EL PAÍS - Última - 06-11-2005

dissabte, de novembre 05, 2005

Dissabte, 5 de novembre

Azorín dixit

Miquel Alberola: "Azorín"

 El exordio de la discusión del estatuto catalán ha devuelto a José Martínez Ruiz, Azorín, al Congreso de los Diputados, en el que tan luminosas crónicas trazó (Impresiones parlamentarias) un siglo antes para el diario España.

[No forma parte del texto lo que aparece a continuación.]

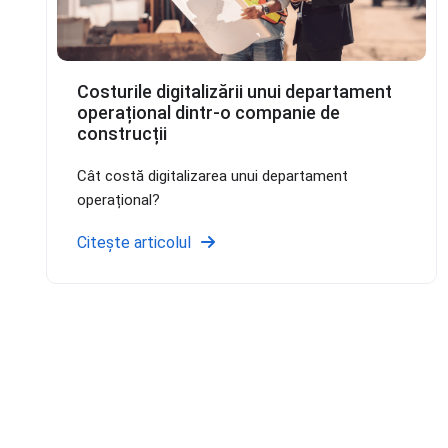
Costurile digitalizării unui departament
operațional dintr-o companie de
construcții
Cât costă digitalizarea unui departament
operațional?
Citește articolul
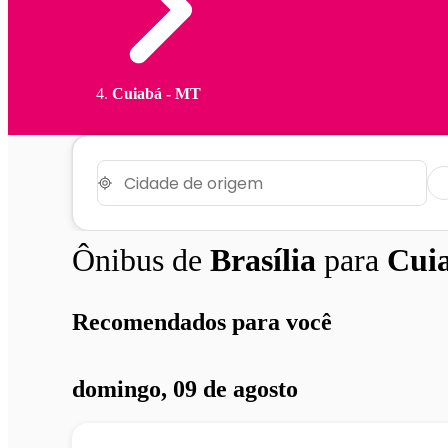
Cuiabá - MT
Ônibus de
Brasília
para
Cui
Recomendados para você
domingo, 09 de agosto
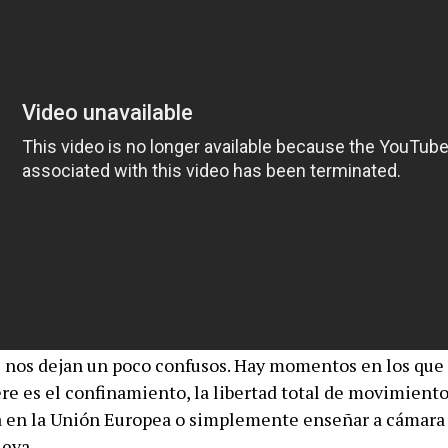
 nos dejan un poco confusos. Hay momentos en los que
ere es el confinamiento, la libertad total de movimiento
en la Unión Europea o simplemente enseñar a cámara 
leva.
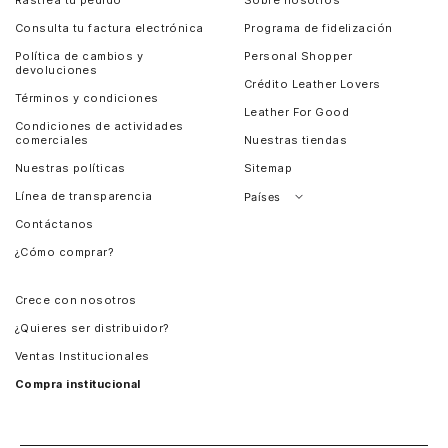
Consulta tu factura electrónica
Programa de fidelización
Política de cambios y
Personal Shopper
devoluciones
Crédito Leather Lovers
Términos y condiciones
Leather For Good
Condiciones de actividades
comerciales
Nuestras tiendas
Nuestras políticas
Sitemap
Línea de transparencia
Países
Contáctanos
Perú
¿Cómo comprar?
Chile
Panamá
Crece con nosotros
Guatemala
¿Quieres ser distribuidor?
Estados Unidos
Ventas Institucionales
Salvador
Compra institucional
Costa Rica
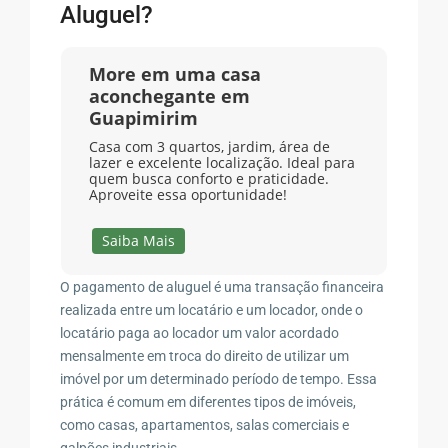
Aluguel?
More em uma casa
aconchegante em
Guapimirim
Casa com 3 quartos, jardim, área de
lazer e excelente localização. Ideal para
quem busca conforto e praticidade.
Aproveite essa oportunidade!
Saiba Mais
O pagamento de aluguel é uma transação financeira
realizada entre um locatário e um locador, onde o
locatário paga ao locador um valor acordado
mensalmente em troca do direito de utilizar um
imóvel por um determinado período de tempo. Essa
prática é comum em diferentes tipos de imóveis,
como casas, apartamentos, salas comerciais e
galpões industriais.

Fue un drástico nacionalista catalán quien lo devolvió a la Carrera de San Jerónimo para fortalecer con la prosa de este escritor valenciano su defensa de la diversidad nacional de España. La obra de Azorín ha dado mucho de sí en ese sentido, incluso en el contrario. Cualquiera que pretenda afirmar o negar cualquier cosa sobre Cataluña, incluso sobre la catalanidad de los valencianos, dispone de un amplio repertorio de referencias en sus páginas. Las utilizó Joan Fuster para simplificar su asunto (la "unidad profunda"), echando mano de una frase de Una hora de España', "Cataluña es Valencia, y es Alicante, y es Mallorca", y lo propio hizo J. Raimundo Bartrés para declararle "enemigo de Cataluña" por haber escrito en 1900 en el Madrid Cómico, bajo el "hiriente título" de Hidalgos y Ginoveses, donde, frente a la Cataluña "burguesa, regateadora del céntimo", exaltaba la Castilla "pobre, dadivosa". La vida de Azorín fue larga y sinuosa, pero la serenidad con la que afrontó el contraste ibérico es rectilínea. Frente a su propia exaltación de la España esencial de pícaros, lazarillos, boneterías y alfayates ambulantes, latía otra realidad que él consignó como sustancial en unos términos que hoy podrían considerarse inconvenientes. Lo hizo en el artículo La Agricultura, escrito en Torrijos y publicado en 1903 en El Globo. Sentado a una mesa con pegajoso mantel y enojado por una comida tan escasa como indigesta estalló: "¡Qué diferencia entre estos pueblos inactivos de la meseta y los pueblos rientes y vivos de Levante!". A lo que el supuesto comensal castellano con el que compartía hule contestó: "¡Como que son dos nacionalidades distintas y antagónicas!". Y añadió: "Las diferencias entre los españoles del Centro y los de las costas saltan a la vista. (...) El problema catalanista, en el fondo, no es más que la lucha de un pueblo fuerte y animoso con otro pueblo débil y pobre, al cual se encuentra unido por vínculos acaso transitorios". Claro, que entonces no existía la COPE.